Adam Dunne has turned a corner.  After years of being a struggling writer, his script has piqued interest and it looks like his life is about to become everything he has dreamed of.  He can't wait for his girlfriend, Sarah, to return from a business trip to Barcelona so the celebrations can begin in earnest.  There is just one problem.  He can't contact her.  When she fails to arrive back on her planned flight, Adam realizes something is terribly wrong.  Digging deeper, he discovers that she was not even meant to be on a work trip.  It seems she had embarked on a cruise, and not alone either.  A handwritten note arrives at Adam's home, attached to Sarah's passport, with the simple words "I'm sorry".  Adam refuses to believe that Sarah has simply left him, and as the authorities are subject to 'at sea' restrictions, he begins his own investigation into Sarah's disappearance...

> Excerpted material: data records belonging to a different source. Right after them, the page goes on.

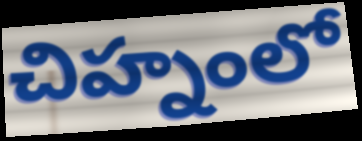
చిహ్నంలో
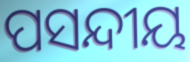
ପସନ୍ଦୀୟ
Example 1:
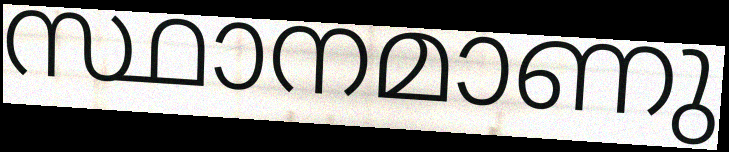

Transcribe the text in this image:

സ്ഥാനമാണു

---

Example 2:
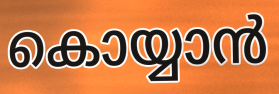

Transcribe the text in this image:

കൊയ്യാൻ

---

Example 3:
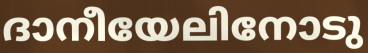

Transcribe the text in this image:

ദാനീയേലിനോടു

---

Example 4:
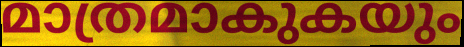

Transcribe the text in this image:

മാത്രമാകുകയും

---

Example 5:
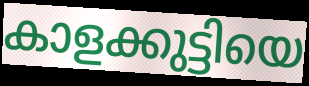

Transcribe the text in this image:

കാളക്കുട്ടിയെ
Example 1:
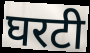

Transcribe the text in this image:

घरटी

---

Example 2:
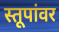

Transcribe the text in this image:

स्तूपांवर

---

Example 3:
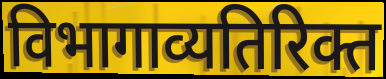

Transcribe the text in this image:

विभागाव्यतिरिक्त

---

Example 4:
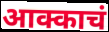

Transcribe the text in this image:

आक्काचं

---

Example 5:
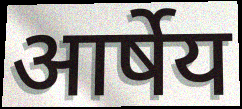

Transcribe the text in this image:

आर्षेय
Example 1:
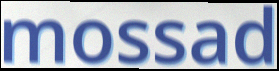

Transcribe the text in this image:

mossad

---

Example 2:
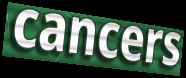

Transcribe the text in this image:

cancers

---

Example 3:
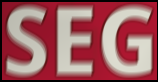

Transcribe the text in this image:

SEG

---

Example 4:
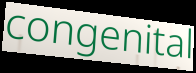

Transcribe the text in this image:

congenital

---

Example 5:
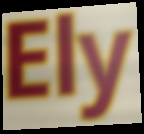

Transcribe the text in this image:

Ely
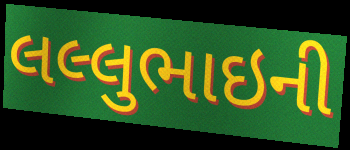
લલ્લુભાઇની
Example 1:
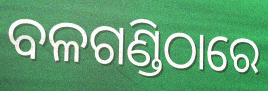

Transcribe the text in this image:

ବଳଗଣ୍ଡିଠାରେ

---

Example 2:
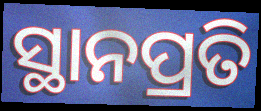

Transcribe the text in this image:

ସ୍ଥାନପ୍ରତି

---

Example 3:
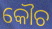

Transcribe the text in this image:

କୌଚ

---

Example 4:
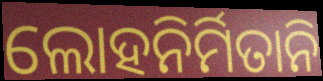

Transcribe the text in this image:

ଲୋହନିର୍ମିତାନି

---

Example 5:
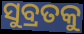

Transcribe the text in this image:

ସୁବ୍ରତକୁ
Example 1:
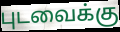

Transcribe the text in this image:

புடவைக்கு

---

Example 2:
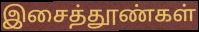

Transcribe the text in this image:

இசைத்தூண்கள்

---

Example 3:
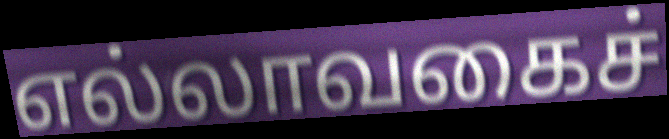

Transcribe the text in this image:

எல்லாவகைச்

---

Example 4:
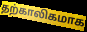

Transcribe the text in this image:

தற்காலிகமாக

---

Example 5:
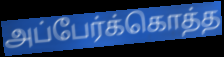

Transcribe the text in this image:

அப்பேர்க்கொத்த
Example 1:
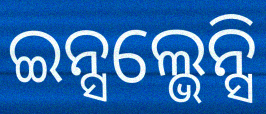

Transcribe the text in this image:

ଇନ୍ସଲ୍ଭେନ୍ସି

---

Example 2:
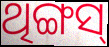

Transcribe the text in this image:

ଥିଙ୍ଗସ୍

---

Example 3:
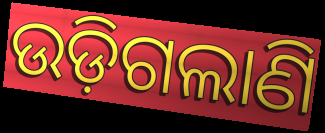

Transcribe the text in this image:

ଉଡ଼ିଗଲାଣି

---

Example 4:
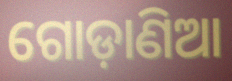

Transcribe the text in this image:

ଗୋଡ଼ାଣିଆ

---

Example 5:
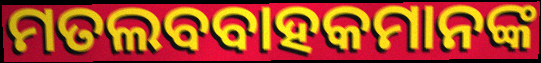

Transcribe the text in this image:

ମତଲବବାହକମାନଙ୍କ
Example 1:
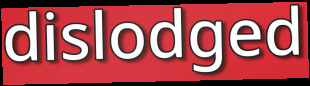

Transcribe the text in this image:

dislodged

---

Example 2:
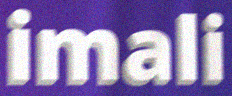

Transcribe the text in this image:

imali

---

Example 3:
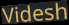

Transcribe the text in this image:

Videsh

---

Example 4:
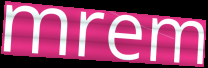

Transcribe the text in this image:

mrem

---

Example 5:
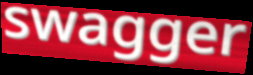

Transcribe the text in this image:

swagger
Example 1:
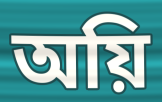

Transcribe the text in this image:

অয়ি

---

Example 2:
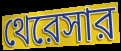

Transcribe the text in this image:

থেরেসার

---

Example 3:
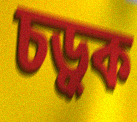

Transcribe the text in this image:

চড়ুক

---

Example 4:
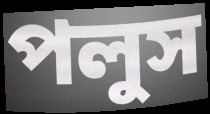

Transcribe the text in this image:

পলুস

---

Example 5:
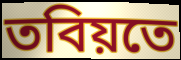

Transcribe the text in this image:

তবিয়তে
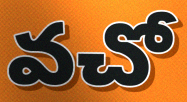
వచో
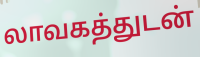
லாவகத்துடன்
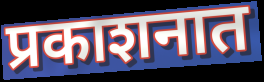
प्रकाशनात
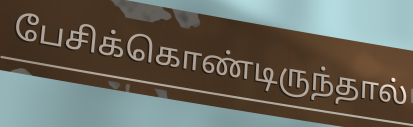
பேசிக்கொண்டிருந்தால்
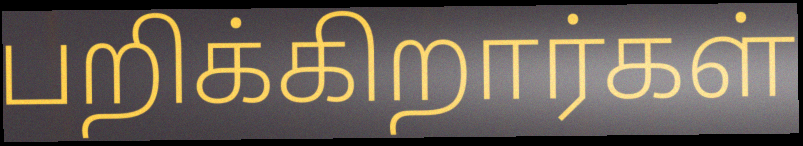
பறிக்கிறார்கள்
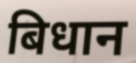
बिधान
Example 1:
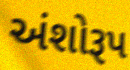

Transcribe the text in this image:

અંશોરૂપ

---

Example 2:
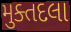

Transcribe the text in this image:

મુક્તદલા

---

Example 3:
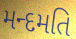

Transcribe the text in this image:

મન્દમતિ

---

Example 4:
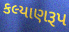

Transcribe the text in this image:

કલ્યાણરૂપ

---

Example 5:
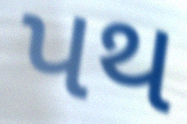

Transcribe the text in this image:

પથ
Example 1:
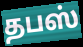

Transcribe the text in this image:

தபஸ்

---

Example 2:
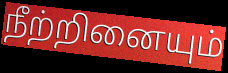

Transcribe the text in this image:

நீற்றினையும்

Catherine Ryan Howard's thriller debut is something special.  She has taken the crime fiction genre and cleverly added an element of legal and procedural uncertainty.  What happens when a crime is committed aboard a cruise ship, miles from land?  What country has jurisdiction and is there a definitive person, or even state, to hold responsible for any wrong doing?  These questions are addressed and answered as we travel alongside Adam on his quest for the truth.  There are parallel stories intertwined throughout the novel, where the reader is treated to snippets of  other lives and the atmosphere is taut and thrilling.  The cruise ship, the Celebrate, is a character in itself.  Its many bars, restaurants, swimming pools and staff quarters make for fine reading. The onboard politics are divulged whilst the secrets are hidden behind many doors and on many different levels.  Surrounded by the ocean, the waves of intrigue gain momentum and the chapters lead the reader on a bumpy ride of climatic thrills.  This is one of those books that has you thinking 'just one more chapter' at each sitting.  A constant, thrilling pace is maintained throughout with no unnecessary padding and each chapter is equally as important as the last.  There are red herrings, blind corners and a multitude of possible endings.  Don't be overly confident that you have it all figured out, as each page brings more possibilities.  

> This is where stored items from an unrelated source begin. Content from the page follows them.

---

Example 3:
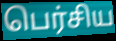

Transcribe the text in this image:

பெர்சிய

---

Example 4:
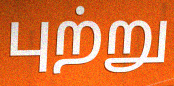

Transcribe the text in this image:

புற்று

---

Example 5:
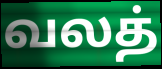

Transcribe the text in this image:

வலத்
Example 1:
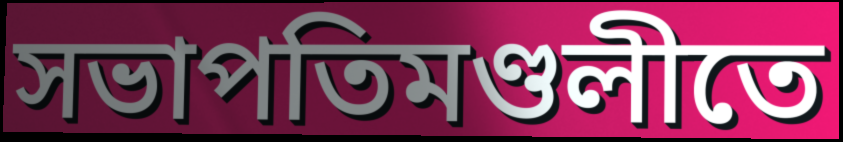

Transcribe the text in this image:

সভাপতিমণ্ডলীতে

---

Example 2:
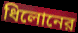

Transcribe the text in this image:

ধিলোনের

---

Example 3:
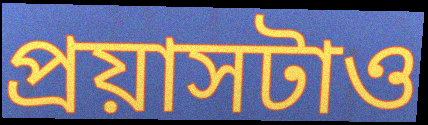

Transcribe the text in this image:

প্রয়াসটাও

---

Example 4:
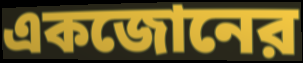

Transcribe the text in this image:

একজোনের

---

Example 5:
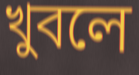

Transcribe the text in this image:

খুবলে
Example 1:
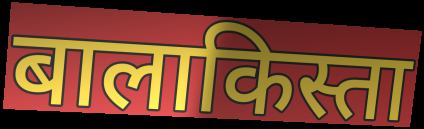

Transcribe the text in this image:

बालाकिस्ता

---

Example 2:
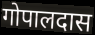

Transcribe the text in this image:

गोपालदास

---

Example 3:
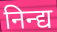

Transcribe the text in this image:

निन्द्य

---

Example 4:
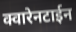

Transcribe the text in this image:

क्वारेनटाईन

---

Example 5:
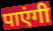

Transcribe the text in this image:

पाएंगी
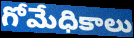
గోమేధికాలు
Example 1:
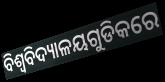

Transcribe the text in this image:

ବିଶ୍ଵବିଦ୍ୟାଳୟଗୁଡିକରେ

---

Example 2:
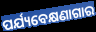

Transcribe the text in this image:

ପର୍ଯ୍ୟବେକ୍ଷଣାଗାର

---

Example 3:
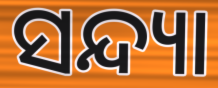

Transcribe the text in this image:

ସନ୍ଦ୍ୟା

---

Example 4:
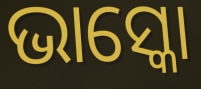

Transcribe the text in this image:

ଭାସ୍କୋ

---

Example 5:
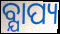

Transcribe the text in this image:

ବ୍ଯାପ୍ୟ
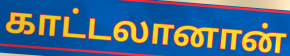
காட்டலானான்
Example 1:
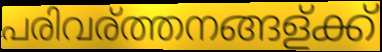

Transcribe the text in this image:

പരിവര്ത്തനങ്ങള്ക്ക്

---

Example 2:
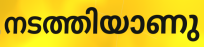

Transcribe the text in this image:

നടത്തിയാണു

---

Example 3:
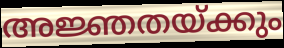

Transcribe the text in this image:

അജ്ഞതയ്ക്കും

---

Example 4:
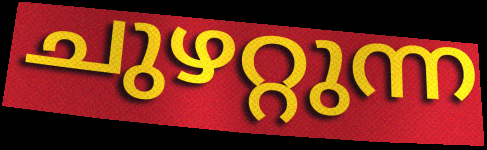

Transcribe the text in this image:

ചുഴറ്റുന്ന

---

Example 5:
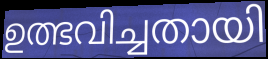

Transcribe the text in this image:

ഉത്ഭവിച്ചതായി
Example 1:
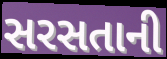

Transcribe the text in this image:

સરસતાની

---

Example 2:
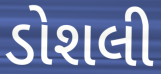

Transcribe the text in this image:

ડોશલી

Distress Signals is a brave and assertive fiction debut from this young Irish author.  She writes with confidence, without facetiousness and has earned her place alongside some great crime fiction writers from this small island.  Don't presume that it is a book just for females either.  The cover is misleading.  A male protagonist and sharp, snappy dialogue makes this ideal for fans of Harlan Coben, David Baldacci and James Patterson.  I cannot think of a better book to grab for the summer holidays than this one.  It has it all. From Cork to Barcelona and onto the vast oceans of a cruise company's well-travelled routes, this is a page-turner that should be packed in every suitcase this year.  Just don't expect to dip in and out of it.  It will grab you from the very start and you will lose all sense of reality while it's in your hands.  Maybe buy two copies, as your spouse/partner/friend may feel a little left out?  I promise they will be just as hooked as you will be...

Distress Signals is published by Corvus on 5th May 2016 and is available in TPB and ebook format.